The bedroom he brings me into is dark, the only light let in from the blinds on the window that are slightly cracked. The moon was full, it had been for days and it causes silvery lines to streak across the walls and floor. I stand completely still, glancing around as Gabe shuts the door behind us and when he turns to face me, all I can see are his eyes and his lips.

My mouth goes dry as our gazes hold. I’m immobilized, unable to say anything or make the first move. Not that I have to.

Our fingers still intertwined, he pulls me in close, settling his mouth on mine without an ounce of hesitation. His kiss is confident, swiftly taking but also offering so much too, and I open to him immediately, trying my best to shut off my brain, to stop thinking and just feel. That’s all I want, is to feel Gabe’s hands on me, his lips on mine, his tongue in my mouth. He releases my hand and cups my face, making me feel cherished. Cared about.

Silly. We’ve only just met. I don’t know much about him, not really. We’ve hung out a few times, we’ve kissed. We’ve fought our sexual attraction and right about now, it looks like we’ve lost.

Not that I’m protesting…

But he’s practically a stranger and I don’t do this sort of thing with men I don’t know. I do know Gabe doesn’t really like his parents. He’s very protective of his sister, though he plays it off. He’s thoughtful. Funny. Kind. A drill sergeant when it comes to exercise. He tastes good—like, really good. I like his smile. He’s sexy. Those eyes of his seem to see everything, even the things I absolutely don’t want him to know. He’s a good driver, though a little reckless. In fact, he’s a little reckless with everything he does, not that that’s necessarily a bad trait. He’s smart. I like talking to him. I really like kissing him.

Huh. Maybe I know him better than I thought.

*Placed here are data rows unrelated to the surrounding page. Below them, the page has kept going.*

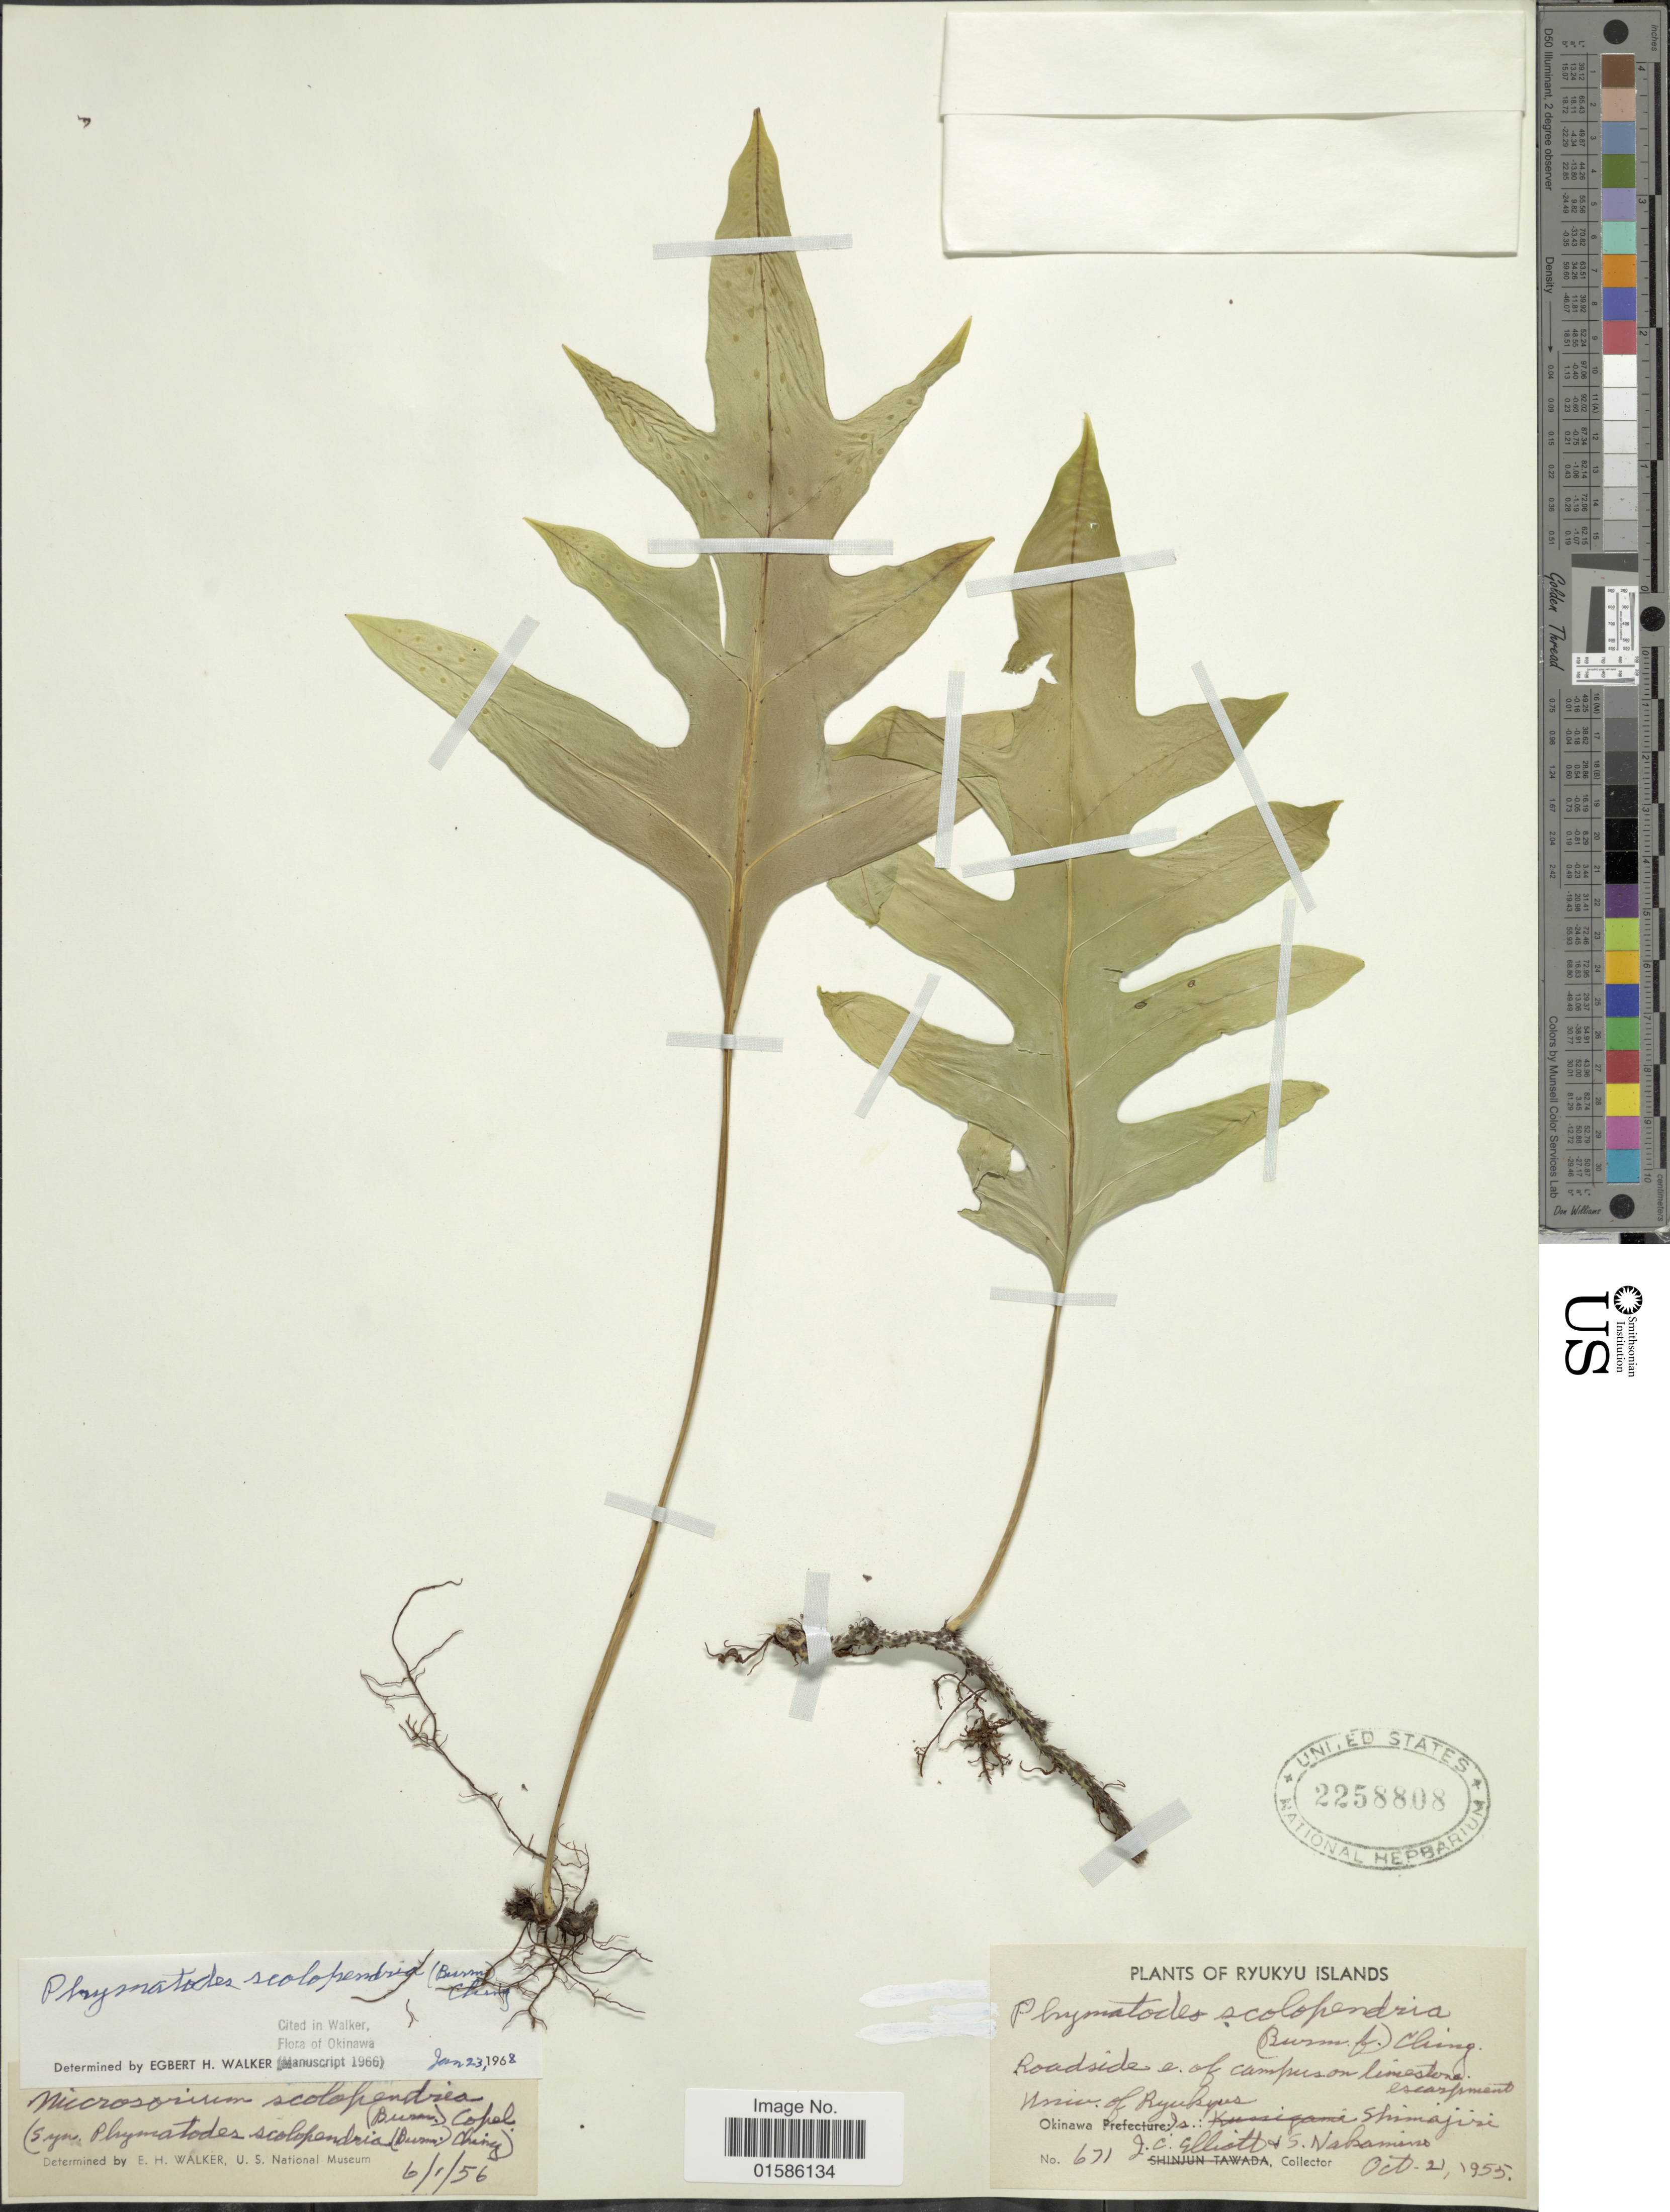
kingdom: Plantae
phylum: Tracheophyta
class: Polypodiopsida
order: Polypodiales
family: Polypodiaceae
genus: Microsorum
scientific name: Microsorum scolopendria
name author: (Burm. f.) Copel.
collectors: J. Elliot & S. Nakamine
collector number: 371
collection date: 1955-10-21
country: Japan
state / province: Okinawa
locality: Ryukyu Islands, Okinawa Is: Roadside e. of campus on limestone, Shimajiri.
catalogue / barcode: US 2258808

“Your brain.” He pulls away from me, his brows furrowed, his thumbs smoothing over my cheeks in this soothing back and forth motion that makes me want to purr like a cat.

Or jump him. Hmm, yeah jump him. That sounds perfect.

Wait, where did that thought come from? I’m a virgin for a reason. I don’t give in easily. I never have. I’ve never really been tempted.

Until Gabe.

“My what?” I ask, confused. Aroused. Wait, did he say my brain?

“Your brain. You’re thinking too much.” He kisses my temple tenderly, his soft lips lingering on my skin and making my knees weak. “You need to relax.”

Thinking too much. He’s right. And that’s exactly what I didn’t want to do—overthinking everything. It’s such an ingrained habit though. “I can’t help it,” I admit, closing my eyes on a sigh when he kisses my cheek, my ear, the left corner of my mouth. The right. Teasing, sweet kisses that make my head swim. “You make me nervous.”